### Data to process
______

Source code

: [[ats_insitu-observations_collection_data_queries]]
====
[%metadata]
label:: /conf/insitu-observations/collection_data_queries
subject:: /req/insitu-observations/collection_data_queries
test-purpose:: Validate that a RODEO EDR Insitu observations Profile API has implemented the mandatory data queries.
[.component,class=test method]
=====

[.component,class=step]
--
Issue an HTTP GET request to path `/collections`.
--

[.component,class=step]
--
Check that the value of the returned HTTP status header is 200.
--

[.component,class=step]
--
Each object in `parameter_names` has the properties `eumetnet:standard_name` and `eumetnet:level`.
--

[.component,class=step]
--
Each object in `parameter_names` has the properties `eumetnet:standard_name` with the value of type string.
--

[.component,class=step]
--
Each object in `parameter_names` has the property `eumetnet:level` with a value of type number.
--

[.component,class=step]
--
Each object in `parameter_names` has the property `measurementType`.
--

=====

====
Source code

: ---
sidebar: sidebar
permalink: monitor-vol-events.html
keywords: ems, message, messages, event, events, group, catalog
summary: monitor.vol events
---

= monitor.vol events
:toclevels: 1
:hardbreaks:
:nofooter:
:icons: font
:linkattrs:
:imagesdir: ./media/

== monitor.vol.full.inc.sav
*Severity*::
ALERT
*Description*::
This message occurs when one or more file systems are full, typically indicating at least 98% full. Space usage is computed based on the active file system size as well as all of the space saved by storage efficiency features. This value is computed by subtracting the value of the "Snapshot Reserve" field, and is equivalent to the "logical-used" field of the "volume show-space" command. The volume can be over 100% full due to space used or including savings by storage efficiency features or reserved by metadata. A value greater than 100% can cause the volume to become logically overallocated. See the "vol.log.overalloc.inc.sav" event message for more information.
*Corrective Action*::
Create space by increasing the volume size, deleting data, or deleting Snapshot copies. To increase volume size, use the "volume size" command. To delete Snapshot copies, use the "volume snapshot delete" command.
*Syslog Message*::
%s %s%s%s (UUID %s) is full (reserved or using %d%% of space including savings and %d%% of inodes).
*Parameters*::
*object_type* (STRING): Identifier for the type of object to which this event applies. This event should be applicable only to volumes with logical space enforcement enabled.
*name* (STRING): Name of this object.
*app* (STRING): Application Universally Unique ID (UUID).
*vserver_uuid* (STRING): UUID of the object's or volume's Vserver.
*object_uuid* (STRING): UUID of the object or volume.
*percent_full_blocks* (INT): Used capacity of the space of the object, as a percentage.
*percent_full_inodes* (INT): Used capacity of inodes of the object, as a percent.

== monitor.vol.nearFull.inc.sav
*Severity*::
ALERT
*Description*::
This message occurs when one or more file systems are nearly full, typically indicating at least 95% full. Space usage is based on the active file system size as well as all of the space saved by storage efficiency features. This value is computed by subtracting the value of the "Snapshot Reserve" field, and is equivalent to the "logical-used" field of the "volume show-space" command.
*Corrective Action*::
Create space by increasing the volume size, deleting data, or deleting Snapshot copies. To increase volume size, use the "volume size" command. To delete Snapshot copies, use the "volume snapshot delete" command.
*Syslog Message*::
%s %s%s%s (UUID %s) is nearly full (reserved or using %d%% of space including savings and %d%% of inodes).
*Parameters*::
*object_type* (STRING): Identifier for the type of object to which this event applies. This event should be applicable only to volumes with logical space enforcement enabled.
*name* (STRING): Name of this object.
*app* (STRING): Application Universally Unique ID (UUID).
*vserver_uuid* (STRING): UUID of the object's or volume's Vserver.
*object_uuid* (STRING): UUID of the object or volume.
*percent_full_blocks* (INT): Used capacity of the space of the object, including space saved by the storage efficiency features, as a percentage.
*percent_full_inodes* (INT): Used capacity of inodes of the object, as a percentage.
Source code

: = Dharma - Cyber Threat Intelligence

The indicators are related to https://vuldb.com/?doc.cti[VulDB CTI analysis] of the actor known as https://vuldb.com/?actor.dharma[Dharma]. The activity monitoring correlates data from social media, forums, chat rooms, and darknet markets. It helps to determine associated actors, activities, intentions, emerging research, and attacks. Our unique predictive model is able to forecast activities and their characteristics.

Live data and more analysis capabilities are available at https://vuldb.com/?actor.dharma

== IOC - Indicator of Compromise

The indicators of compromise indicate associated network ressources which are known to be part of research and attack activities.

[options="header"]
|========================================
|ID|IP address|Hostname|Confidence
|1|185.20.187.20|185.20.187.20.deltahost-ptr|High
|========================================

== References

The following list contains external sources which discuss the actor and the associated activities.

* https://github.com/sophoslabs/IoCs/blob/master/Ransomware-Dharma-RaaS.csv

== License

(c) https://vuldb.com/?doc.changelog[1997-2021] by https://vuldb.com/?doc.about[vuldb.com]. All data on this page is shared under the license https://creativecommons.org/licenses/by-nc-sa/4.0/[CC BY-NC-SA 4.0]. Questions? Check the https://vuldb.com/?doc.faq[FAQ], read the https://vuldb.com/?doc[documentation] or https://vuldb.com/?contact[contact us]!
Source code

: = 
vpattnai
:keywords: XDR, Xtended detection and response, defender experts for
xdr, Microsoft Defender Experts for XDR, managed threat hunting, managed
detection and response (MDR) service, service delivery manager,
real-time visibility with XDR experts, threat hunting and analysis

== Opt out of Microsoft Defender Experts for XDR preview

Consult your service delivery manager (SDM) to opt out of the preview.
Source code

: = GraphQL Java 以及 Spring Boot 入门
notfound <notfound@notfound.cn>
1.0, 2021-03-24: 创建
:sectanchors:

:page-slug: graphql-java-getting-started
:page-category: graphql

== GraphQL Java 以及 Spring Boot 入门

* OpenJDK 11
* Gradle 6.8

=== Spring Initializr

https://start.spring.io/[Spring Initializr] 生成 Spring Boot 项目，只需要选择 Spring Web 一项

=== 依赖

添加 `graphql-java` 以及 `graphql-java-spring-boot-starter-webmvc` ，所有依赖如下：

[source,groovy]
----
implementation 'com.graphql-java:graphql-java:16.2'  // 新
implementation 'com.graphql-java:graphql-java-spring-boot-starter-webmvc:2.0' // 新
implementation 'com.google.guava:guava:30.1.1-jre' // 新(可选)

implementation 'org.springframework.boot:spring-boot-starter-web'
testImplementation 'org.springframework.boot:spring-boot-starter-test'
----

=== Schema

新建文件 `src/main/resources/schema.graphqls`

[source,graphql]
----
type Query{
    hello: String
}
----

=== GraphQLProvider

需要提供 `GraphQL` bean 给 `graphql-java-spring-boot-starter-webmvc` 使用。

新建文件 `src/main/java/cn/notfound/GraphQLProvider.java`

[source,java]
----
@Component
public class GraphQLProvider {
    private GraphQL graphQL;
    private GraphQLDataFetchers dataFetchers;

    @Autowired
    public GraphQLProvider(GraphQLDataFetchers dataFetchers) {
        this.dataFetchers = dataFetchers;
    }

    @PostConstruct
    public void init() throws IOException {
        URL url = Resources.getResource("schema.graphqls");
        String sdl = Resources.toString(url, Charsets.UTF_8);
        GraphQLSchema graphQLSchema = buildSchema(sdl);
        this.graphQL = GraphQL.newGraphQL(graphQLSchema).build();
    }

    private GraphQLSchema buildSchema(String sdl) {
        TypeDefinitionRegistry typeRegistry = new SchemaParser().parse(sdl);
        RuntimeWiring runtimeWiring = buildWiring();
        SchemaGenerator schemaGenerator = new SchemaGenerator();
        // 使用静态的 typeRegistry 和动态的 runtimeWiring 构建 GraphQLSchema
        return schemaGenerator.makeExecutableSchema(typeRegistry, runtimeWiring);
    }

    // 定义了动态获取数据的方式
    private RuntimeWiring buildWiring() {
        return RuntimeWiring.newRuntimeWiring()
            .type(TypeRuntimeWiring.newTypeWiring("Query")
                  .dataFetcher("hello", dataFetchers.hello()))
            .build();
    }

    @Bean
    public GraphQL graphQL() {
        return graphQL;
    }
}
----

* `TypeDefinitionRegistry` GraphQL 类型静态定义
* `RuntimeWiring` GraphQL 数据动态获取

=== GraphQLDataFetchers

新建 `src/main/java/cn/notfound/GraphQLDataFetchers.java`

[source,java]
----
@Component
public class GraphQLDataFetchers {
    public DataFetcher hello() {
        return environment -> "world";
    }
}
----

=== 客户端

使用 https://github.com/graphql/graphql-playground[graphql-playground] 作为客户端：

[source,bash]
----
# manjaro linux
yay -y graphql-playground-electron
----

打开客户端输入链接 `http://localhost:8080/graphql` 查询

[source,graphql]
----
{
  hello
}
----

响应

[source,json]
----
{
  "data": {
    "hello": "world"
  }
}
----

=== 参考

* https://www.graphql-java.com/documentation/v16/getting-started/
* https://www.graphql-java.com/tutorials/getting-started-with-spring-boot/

______

Which lines hold the word "public"? Return all of them from the records above.

### Written answer
public class GraphQLProvider {
    public GraphQLProvider(GraphQLDataFetchers dataFetchers) {
    public void init() throws IOException {
    public GraphQL graphQL() {
public class GraphQLDataFetchers {
    public DataFetcher hello() {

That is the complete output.